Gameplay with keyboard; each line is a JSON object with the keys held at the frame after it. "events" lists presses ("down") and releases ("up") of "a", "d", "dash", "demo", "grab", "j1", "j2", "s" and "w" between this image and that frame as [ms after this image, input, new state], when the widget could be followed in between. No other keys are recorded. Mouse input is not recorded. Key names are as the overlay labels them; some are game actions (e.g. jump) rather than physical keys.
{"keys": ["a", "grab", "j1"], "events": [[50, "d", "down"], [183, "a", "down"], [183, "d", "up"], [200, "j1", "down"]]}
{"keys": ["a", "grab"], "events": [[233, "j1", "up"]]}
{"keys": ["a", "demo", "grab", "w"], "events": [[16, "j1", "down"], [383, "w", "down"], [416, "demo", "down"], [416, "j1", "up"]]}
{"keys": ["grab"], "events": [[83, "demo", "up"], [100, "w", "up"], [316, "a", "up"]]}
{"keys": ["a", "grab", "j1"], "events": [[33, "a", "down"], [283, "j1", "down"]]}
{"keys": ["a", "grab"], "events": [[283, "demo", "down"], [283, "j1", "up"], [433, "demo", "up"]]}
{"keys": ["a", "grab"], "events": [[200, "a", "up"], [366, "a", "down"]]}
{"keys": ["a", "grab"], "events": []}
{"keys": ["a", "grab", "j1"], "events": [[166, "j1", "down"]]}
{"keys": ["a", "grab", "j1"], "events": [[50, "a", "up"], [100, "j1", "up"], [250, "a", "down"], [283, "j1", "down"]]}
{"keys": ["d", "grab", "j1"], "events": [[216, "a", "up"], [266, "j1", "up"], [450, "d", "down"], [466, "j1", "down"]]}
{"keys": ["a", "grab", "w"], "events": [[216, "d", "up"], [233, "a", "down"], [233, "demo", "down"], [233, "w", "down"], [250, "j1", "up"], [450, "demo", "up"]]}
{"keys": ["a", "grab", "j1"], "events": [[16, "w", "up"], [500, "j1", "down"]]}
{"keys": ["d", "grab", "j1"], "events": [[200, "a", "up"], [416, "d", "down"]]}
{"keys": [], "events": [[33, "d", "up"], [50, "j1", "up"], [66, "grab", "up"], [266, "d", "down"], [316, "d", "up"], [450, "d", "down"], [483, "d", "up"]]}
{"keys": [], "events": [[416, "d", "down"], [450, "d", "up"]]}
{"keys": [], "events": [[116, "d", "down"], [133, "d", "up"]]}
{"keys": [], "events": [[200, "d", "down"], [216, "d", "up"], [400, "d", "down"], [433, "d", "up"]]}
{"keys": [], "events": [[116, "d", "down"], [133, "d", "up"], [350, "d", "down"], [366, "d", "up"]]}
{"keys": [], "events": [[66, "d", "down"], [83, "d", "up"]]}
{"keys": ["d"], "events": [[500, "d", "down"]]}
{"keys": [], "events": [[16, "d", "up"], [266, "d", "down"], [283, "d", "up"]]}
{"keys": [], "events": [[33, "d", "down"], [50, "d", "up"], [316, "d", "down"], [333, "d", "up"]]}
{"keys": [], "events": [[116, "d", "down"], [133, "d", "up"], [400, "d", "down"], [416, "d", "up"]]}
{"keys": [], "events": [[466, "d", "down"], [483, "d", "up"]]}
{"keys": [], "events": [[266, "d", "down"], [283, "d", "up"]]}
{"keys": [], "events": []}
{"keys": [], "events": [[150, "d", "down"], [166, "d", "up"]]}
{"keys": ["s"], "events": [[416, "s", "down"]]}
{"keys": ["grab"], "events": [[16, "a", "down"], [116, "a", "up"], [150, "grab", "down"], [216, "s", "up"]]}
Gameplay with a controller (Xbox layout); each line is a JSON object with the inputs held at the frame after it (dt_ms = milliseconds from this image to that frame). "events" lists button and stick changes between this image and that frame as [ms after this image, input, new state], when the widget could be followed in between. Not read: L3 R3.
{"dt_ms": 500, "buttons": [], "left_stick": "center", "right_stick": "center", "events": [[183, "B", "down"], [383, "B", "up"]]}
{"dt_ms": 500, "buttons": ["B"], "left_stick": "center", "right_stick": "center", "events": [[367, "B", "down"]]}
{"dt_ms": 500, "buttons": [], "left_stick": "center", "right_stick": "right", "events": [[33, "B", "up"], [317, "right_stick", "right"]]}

__REQUIREMENT__. The data above must be reproduced in full, exactly as given.

__RESULT OF THIS EXERCISE__.
Gameplay with keyboard; each line is a JSON object with the keys held at the frame after it. "events" lists presses ("down") and releases ("up") of "a", "d", "dash", "demo", "grab", "j1", "j2", "s" and "w" between this image and that frame as [ms after this image, input, new state], when the widget could be followed in between. No other keys are recorded. Mouse input is not recorded. Key names are as the overlay labels them; some are game actions (e.g. jump) rather than physical keys.
{"keys": ["a", "grab", "j1"], "events": [[50, "d", "down"], [183, "a", "down"], [183, "d", "up"], [200, "j1", "down"]]}
{"keys": ["a", "grab"], "events": [[233, "j1", "up"]]}
{"keys": ["a", "demo", "grab", "w"], "events": [[16, "j1", "down"], [383, "w", "down"], [416, "demo", "down"], [416, "j1", "up"]]}
{"keys": ["grab"], "events": [[83, "demo", "up"], [100, "w", "up"], [316, "a", "up"]]}
{"keys": ["a", "grab", "j1"], "events": [[33, "a", "down"], [283, "j1", "down"]]}
{"keys": ["a", "grab"], "events": [[283, "demo", "down"], [283, "j1", "up"], [433, "demo", "up"]]}
{"keys": ["a", "grab"], "events": [[200, "a", "up"], [366, "a", "down"]]}
{"keys": ["a", "grab"], "events": []}
{"keys": ["a", "grab", "j1"], "events": [[166, "j1", "down"]]}
{"keys": ["a", "grab", "j1"], "events": [[50, "a", "up"], [100, "j1", "up"], [250, "a", "down"], [283, "j1", "down"]]}
{"keys": ["d", "grab", "j1"], "events": [[216, "a", "up"], [266, "j1", "up"], [450, "d", "down"], [466, "j1", "down"]]}
{"keys": ["a", "grab", "w"], "events": [[216, "d", "up"], [233, "a", "down"], [233, "demo", "down"], [233, "w", "down"], [250, "j1", "up"], [450, "demo", "up"]]}
{"keys": ["a", "grab", "j1"], "events": [[16, "w", "up"], [500, "j1", "down"]]}
{"keys": ["d", "grab", "j1"], "events": [[200, "a", "up"], [416, "d", "down"]]}
{"keys": [], "events": [[33, "d", "up"], [50, "j1", "up"], [66, "grab", "up"], [266, "d", "down"], [316, "d", "up"], [450, "d", "down"], [483, "d", "up"]]}
{"keys": [], "events": [[416, "d", "down"], [450, "d", "up"]]}
{"keys": [], "events": [[116, "d", "down"], [133, "d", "up"]]}
{"keys": [], "events": [[200, "d", "down"], [216, "d", "up"], [400, "d", "down"], [433, "d", "up"]]}
{"keys": [], "events": [[116, "d", "down"], [133, "d", "up"], [350, "d", "down"], [366, "d", "up"]]}
{"keys": [], "events": [[66, "d", "down"], [83, "d", "up"]]}
{"keys": ["d"], "events": [[500, "d", "down"]]}
{"keys": [], "events": [[16, "d", "up"], [266, "d", "down"], [283, "d", "up"]]}
{"keys": [], "events": [[33, "d", "down"], [50, "d", "up"], [316, "d", "down"], [333, "d", "up"]]}
{"keys": [], "events": [[116, "d", "down"], [133, "d", "up"], [400, "d", "down"], [416, "d", "up"]]}
{"keys": [], "events": [[466, "d", "down"], [483, "d", "up"]]}
{"keys": [], "events": [[266, "d", "down"], [283, "d", "up"]]}
{"keys": [], "events": []}
{"keys": [], "events": [[150, "d", "down"], [166, "d", "up"]]}
{"keys": ["s"], "events": [[416, "s", "down"]]}
{"keys": ["grab"], "events": [[16, "a", "down"], [116, "a", "up"], [150, "grab", "down"], [216, "s", "up"]]}
Gameplay with a controller (Xbox layout); each line is a JSON object with the inputs held at the frame after it (dt_ms = milliseconds from this image to that frame). "events" lists button and stick changes between this image and that frame as [ms after this image, input, new state], when the widget could be followed in between. Not read: L3 R3.
{"dt_ms": 500, "buttons": [], "left_stick": "center", "right_stick": "center", "events": [[183, "B", "down"], [383, "B", "up"]]}
{"dt_ms": 500, "buttons": ["B"], "left_stick": "center", "right_stick": "center", "events": [[367, "B", "down"]]}
{"dt_ms": 500, "buttons": [], "left_stick": "center", "right_stick": "right", "events": [[33, "B", "up"], [317, "right_stick", "right"]]}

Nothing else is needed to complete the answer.